Just researching this article has convinced me I will never run a business or hire anyone, ever.

While the above cases were extreme, and some were later reduced, the basic truth is that damage award guidelines put the general amount a woman can make if she brings a convincing case to court in the range of about $18,000 to $100,000 - much more if it's against a government official, celebrity or large corporation.

The business of sexual harassment claims is not limited to the United States; there are similar cases of exorbitant awards throughout the Western world.

Conclusion

While there may be legitimate claims of sexual harassment, from my research they are few and far between. Only about 1 in 10 of the cases I looked into seemed remotely worth considering in a rational society. It is clear that motivated ideologues like Bloom and Allred meet at the intersection of the greedy and the mentally unstable to exploit society's histrionic obsession with protecting women from the vicissitudes of life while at the same time pretending they are "just as strong as any man."
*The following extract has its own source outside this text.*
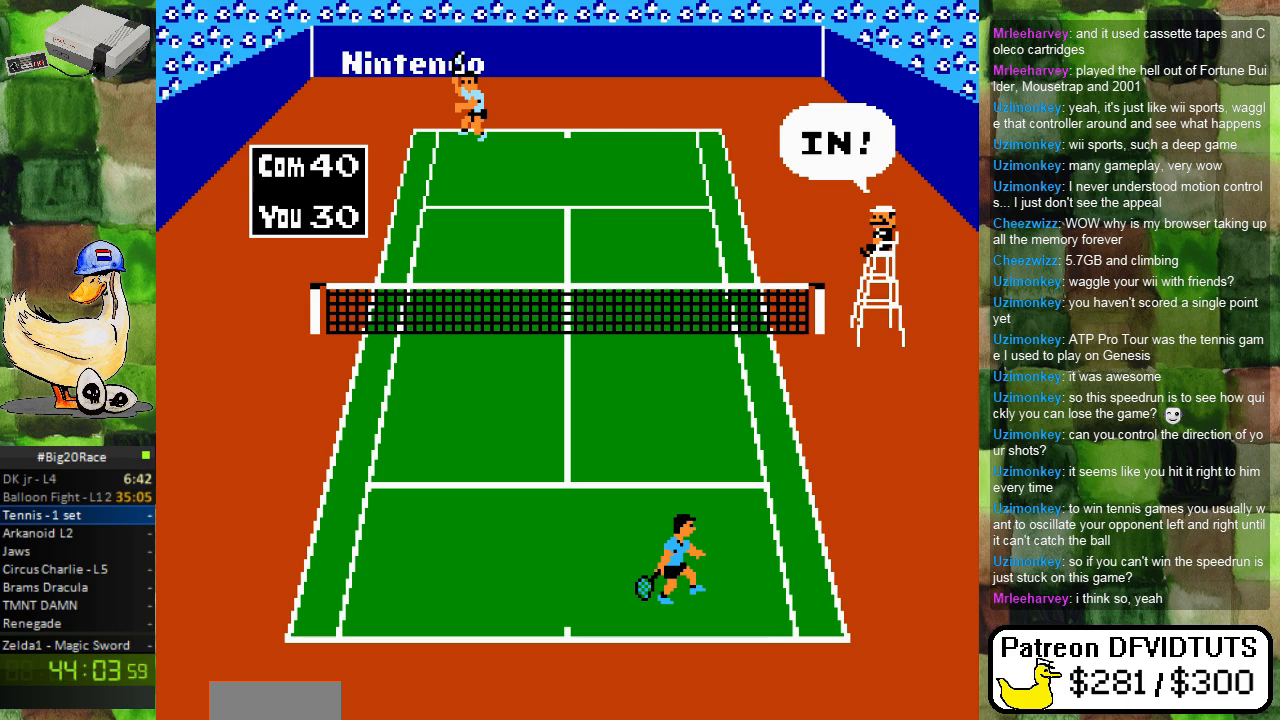
{"buttons": [], "events": []}
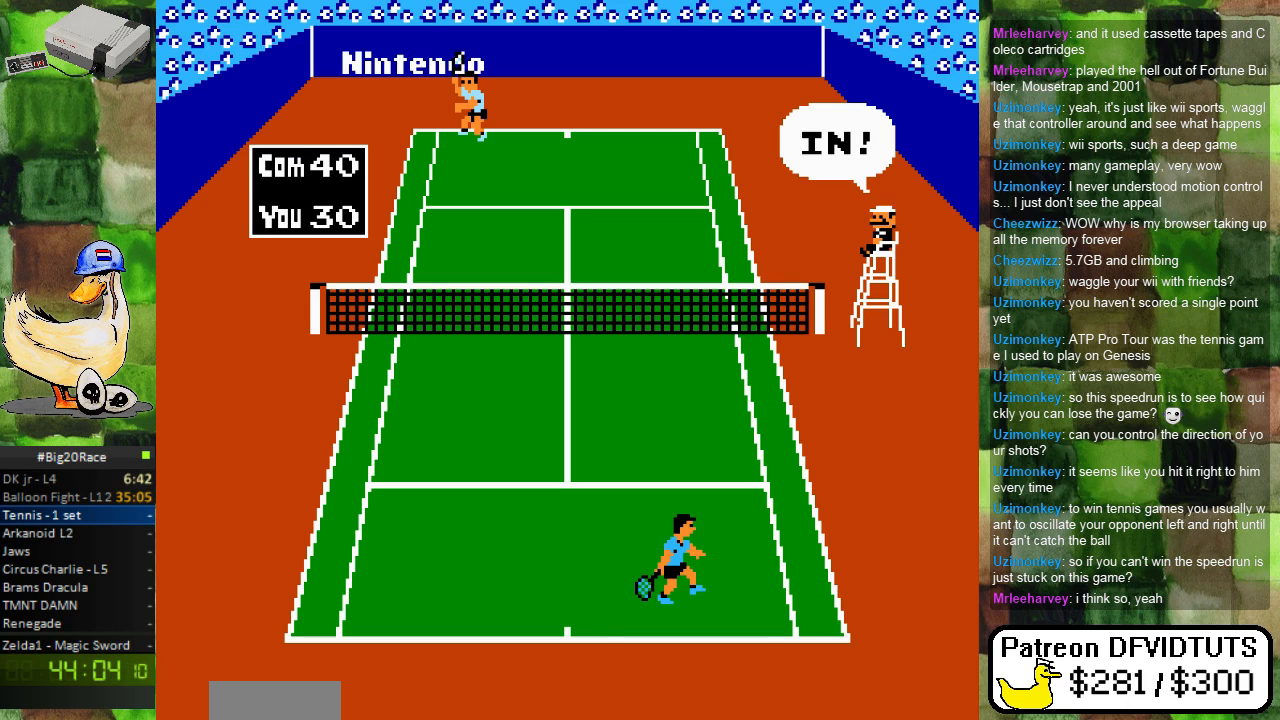
{"buttons": [], "events": []}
The current #MeToo moral panic is a veritable gold rush for lawyers and news outlets. Places like Dr. Phil and Inside Edition pay handsomely for anything appearing remotely 'credible'. The problem with the term 'credible' is that it doesn't necessarily mean 'criminal'.

With #MeToo, men are being asked to give up their basic right to due process, and innocent until proven guilty, and to throw themselves on the mercy of women like Tina Dupuy, Julie Bindel, Lisa Bloom or Gloria Allred. It's your freedom guys.